The Works of the Rev. Jonathan Swift/Volume 12/From Esther Vanhomrigh to Jonathan Swift - 5
FROM MISS VANHOMRIGH.
TELL me sincerely, if you have once wished with earnestness to see me, since I wrote to you: no, so far from that you have not once pitied me, though I told you how I was distressed. Solitude is insupportable to a mind which is not easy. I have worn out my days in sighing, and my nights with watching, and thinking of —— who thinks not of me. How many letters shall I send you before I receive an answer? Can you deny me, in my misery, the only comfort which I can expect at present? O! that I could hope to see you here, or that I could go to you. I was born with violent passions, which terminate all in one, that unexpressible passion I have for you. Consider the killing emotions which I feel from your neglect of me; and show some tenderness for me, or I shall lose my senses.
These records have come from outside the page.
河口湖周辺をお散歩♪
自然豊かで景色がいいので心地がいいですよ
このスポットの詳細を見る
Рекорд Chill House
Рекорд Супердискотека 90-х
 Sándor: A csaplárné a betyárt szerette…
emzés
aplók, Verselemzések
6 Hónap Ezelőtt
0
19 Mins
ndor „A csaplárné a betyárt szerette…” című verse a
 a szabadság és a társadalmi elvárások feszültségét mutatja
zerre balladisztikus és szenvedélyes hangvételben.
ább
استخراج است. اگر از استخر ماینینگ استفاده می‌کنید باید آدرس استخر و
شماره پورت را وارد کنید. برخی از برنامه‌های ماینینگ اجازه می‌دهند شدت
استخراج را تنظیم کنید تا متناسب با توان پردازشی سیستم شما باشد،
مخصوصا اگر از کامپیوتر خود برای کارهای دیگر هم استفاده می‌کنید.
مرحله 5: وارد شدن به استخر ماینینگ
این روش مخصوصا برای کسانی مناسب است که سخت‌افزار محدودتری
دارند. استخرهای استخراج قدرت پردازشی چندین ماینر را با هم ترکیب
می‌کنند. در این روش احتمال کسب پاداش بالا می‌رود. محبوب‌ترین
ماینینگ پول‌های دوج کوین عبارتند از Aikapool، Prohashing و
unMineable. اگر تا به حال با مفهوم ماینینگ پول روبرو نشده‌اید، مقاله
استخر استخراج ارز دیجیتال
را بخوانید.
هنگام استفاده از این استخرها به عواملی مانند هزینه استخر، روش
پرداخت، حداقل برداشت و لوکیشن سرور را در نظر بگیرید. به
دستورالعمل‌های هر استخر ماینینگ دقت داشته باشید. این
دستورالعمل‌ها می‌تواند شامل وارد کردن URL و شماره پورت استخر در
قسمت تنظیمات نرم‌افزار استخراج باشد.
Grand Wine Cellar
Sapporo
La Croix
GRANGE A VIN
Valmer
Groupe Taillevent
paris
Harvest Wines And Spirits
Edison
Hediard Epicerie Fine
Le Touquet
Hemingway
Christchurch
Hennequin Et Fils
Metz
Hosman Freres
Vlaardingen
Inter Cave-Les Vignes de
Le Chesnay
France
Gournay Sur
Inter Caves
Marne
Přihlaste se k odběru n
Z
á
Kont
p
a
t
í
Sure you cannot possibly be so much taken up, but you might command a moment to write to me, and force your inclinations to so great a charity. I firmly believe, if I could know your thoughts (which no human creature is capable of guessing at, because never any one living thought like you) I should find you had often in a rage, wished me religious, hoping then I should have paid my devotions to Heaven: but that would not spare you; for were I an enthusiast, still you would be the deity I should worship. What marks are there of a deity, but what you are to be known by? You are present every where: your dear image is always before my eyes. Sometimes you strike me with that prodigious awe I tremble with fear: at other times a charming compassion shines through your countenance, which revives my soul. Is it not more reasonable to adore a radiant form one has seen, than one only described?